## Raw data
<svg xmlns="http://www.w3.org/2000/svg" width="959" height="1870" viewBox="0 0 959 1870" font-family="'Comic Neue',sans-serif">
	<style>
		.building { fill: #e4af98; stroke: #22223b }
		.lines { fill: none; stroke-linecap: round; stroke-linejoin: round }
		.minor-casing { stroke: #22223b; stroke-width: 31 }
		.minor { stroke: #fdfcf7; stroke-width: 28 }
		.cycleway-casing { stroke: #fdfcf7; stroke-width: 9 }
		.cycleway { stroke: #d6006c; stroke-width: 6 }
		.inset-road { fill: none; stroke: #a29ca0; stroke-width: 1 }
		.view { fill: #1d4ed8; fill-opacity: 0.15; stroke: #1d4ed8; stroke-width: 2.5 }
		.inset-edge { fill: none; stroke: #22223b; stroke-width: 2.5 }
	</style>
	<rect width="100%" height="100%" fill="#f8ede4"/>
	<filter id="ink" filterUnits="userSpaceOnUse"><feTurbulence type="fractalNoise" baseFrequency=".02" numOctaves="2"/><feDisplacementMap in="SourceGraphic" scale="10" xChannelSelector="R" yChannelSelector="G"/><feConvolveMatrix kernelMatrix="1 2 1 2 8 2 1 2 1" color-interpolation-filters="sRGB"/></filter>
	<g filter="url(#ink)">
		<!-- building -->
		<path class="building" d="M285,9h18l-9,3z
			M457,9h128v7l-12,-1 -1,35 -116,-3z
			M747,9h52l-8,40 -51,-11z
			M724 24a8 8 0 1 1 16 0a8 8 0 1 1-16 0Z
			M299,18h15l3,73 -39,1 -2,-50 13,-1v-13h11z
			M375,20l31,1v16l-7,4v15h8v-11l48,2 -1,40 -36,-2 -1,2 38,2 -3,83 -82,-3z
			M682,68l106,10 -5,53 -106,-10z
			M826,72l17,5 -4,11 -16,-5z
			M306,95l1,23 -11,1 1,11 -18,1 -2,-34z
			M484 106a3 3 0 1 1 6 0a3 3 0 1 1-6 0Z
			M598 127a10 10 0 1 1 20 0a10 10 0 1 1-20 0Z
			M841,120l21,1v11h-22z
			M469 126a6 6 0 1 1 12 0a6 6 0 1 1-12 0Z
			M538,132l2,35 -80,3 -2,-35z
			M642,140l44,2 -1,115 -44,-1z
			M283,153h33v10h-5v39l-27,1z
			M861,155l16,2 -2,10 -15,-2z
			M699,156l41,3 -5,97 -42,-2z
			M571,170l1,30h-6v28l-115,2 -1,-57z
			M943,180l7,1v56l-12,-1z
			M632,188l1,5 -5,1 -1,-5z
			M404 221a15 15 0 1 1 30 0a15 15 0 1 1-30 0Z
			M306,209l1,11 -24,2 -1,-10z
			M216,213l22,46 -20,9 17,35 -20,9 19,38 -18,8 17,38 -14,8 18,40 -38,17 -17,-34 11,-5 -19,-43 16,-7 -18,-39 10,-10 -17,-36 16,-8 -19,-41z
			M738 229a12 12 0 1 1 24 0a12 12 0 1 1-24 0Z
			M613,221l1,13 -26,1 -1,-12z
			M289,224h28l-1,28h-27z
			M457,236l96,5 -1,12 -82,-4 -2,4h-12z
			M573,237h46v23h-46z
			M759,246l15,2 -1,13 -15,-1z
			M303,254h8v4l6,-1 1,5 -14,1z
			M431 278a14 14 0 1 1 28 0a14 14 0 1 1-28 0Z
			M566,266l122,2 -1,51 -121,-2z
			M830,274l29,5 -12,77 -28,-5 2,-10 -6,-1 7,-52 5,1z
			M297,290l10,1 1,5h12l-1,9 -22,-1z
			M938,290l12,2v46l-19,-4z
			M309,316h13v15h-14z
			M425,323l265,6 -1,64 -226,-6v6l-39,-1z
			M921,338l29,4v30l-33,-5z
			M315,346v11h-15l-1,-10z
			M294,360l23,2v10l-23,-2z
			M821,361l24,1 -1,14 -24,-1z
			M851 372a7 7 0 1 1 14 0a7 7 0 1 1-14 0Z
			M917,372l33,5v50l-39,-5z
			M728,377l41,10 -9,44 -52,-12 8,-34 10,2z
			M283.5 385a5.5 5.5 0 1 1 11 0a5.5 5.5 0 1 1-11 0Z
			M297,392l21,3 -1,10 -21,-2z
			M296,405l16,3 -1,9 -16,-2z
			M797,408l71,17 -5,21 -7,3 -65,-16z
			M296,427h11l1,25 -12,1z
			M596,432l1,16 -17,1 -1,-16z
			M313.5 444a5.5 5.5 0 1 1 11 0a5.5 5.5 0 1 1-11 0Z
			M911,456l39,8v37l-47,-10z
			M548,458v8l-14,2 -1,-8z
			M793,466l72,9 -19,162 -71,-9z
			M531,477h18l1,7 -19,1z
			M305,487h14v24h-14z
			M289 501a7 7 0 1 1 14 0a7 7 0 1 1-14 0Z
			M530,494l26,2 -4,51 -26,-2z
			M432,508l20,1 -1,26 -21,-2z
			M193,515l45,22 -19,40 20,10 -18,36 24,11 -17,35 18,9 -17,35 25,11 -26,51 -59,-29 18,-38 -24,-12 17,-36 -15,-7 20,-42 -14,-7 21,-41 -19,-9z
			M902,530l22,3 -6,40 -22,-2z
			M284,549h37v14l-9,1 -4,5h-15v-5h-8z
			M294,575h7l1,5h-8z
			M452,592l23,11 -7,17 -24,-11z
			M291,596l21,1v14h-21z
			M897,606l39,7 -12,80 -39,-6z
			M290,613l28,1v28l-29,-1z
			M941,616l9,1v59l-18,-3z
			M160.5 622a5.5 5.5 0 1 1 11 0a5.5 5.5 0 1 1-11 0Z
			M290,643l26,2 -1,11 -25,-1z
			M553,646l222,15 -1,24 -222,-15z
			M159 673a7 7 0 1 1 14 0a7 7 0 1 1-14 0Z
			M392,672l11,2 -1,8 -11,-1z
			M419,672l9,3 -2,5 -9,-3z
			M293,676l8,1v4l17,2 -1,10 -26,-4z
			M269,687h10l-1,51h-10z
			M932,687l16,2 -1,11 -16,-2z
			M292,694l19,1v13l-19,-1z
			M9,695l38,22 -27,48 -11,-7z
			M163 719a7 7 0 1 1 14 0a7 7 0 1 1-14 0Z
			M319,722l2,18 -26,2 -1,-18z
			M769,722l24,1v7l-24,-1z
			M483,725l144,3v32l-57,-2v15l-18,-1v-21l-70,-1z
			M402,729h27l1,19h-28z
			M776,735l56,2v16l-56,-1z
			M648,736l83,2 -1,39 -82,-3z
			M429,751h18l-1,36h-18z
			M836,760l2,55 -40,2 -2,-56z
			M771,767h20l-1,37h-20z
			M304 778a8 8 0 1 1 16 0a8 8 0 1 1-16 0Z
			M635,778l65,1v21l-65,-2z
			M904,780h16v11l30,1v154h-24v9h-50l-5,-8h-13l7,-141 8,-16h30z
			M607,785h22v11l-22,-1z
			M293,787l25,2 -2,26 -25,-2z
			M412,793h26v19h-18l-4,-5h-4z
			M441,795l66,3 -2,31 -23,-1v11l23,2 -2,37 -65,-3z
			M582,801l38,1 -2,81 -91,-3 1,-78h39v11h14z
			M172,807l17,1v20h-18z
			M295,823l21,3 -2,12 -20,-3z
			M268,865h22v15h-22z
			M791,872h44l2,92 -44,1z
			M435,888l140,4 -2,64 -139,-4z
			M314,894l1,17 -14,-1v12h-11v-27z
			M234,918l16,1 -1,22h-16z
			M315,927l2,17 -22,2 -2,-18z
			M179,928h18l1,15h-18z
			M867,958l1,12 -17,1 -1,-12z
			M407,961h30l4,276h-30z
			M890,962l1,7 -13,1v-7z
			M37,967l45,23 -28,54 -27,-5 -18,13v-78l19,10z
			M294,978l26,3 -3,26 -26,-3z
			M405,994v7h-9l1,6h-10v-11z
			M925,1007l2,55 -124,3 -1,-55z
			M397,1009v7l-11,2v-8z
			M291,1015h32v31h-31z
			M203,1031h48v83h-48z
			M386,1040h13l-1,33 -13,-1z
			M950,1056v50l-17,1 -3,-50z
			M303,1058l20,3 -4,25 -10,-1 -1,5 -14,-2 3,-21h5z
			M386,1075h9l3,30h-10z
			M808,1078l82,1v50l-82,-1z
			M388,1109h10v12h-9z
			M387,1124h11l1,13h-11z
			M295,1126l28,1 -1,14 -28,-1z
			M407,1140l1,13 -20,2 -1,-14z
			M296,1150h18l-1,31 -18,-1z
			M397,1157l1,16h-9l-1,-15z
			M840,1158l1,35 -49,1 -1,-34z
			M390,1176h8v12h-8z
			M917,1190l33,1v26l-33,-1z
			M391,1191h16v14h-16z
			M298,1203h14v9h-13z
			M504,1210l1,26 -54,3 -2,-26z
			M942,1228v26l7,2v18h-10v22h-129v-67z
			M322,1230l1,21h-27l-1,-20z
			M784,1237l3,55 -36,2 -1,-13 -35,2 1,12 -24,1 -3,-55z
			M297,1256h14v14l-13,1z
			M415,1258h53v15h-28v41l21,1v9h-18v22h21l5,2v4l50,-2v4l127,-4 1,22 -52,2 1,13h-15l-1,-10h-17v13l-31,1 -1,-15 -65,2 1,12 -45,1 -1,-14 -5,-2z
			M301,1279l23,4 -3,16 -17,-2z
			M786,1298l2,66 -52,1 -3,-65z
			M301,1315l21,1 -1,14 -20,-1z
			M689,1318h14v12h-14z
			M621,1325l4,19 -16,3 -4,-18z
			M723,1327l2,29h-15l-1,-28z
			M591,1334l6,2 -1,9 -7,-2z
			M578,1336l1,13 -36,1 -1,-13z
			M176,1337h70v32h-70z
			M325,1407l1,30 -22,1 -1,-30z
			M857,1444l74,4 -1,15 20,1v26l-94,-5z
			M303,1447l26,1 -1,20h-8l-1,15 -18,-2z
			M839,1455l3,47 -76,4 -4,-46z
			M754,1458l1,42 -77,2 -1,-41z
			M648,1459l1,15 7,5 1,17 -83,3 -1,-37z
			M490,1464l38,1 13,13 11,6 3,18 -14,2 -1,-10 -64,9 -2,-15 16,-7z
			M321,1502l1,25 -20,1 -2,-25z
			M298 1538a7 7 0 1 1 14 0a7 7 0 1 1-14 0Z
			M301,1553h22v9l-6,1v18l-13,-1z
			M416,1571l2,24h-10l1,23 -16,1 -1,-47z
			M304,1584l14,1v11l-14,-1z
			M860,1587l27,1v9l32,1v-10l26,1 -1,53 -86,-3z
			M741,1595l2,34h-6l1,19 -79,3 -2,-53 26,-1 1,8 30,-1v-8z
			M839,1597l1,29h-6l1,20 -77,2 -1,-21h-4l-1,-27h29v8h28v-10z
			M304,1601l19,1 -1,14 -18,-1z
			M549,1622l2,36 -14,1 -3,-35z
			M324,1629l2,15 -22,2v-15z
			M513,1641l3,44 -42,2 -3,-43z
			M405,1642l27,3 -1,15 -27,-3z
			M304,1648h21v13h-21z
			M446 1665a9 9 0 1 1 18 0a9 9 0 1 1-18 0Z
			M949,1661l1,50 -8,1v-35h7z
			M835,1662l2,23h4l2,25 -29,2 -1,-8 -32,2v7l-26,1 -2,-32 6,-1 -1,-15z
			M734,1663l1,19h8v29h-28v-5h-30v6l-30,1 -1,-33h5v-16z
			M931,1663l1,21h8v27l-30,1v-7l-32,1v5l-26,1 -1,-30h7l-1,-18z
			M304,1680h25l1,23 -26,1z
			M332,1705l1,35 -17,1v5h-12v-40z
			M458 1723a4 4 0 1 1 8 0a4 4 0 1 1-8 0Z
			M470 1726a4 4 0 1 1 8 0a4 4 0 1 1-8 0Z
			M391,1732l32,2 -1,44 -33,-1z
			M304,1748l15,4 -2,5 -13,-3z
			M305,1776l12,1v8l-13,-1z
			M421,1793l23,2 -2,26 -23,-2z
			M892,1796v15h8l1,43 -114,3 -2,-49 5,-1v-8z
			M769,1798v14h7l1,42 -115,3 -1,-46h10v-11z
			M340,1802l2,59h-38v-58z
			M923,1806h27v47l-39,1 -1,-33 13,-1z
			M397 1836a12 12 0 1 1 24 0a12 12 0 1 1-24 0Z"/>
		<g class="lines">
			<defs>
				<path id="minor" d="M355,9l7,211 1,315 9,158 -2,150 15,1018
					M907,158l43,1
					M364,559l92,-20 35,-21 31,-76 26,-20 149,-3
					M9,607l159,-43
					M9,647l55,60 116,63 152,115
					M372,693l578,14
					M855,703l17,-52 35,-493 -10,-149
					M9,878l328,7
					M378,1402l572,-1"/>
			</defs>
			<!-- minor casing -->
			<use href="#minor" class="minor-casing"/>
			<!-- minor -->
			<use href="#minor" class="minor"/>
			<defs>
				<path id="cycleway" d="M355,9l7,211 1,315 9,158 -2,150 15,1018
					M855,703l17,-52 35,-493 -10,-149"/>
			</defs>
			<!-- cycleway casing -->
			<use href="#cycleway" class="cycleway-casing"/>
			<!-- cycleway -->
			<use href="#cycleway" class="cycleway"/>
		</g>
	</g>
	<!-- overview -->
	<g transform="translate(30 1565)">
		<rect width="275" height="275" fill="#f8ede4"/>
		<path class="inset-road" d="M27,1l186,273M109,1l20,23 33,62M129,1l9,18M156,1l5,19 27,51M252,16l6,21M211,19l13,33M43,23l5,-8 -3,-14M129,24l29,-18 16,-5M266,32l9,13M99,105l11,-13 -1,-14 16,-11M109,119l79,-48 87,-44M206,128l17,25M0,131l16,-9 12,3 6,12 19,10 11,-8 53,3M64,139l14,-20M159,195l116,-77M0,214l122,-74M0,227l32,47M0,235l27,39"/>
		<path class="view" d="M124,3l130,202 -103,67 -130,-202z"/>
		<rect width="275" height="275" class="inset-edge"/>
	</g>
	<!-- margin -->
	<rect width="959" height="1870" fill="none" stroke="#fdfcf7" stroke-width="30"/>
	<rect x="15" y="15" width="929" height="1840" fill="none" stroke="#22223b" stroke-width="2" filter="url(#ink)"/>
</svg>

## Work to be completed
Show every line from the listing that contains "lines".

## Response to the exercise
		.lines { fill: none; stroke-linecap: round; stroke-linejoin: round }
		<g class="lines">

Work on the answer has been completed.